# Saved entries:
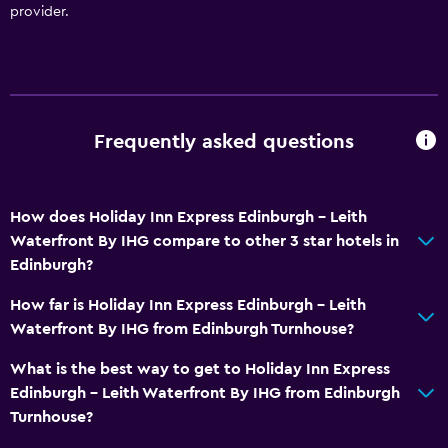
provider.
Frequently asked questions
How does Holiday Inn Express Edinburgh - Leith
Waterfront By IHG compare to other 3 star hotels in
Edinburgh?
How far is Holiday Inn Express Edinburgh - Leith
Waterfront By IHG from Edinburgh Turnhouse?
What is the best way to get to Holiday Inn Express
Edinburgh - Leith Waterfront By IHG from Edinburgh
Turnhouse?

# EXERCISE:
Every line of the entries above that holds "Waterfront" should be copied out.

# EXERCISE ANSWER:
Waterfront By IHG compare to other 3 star hotels in
Waterfront By IHG from Edinburgh Turnhouse?
Edinburgh - Leith Waterfront By IHG from Edinburgh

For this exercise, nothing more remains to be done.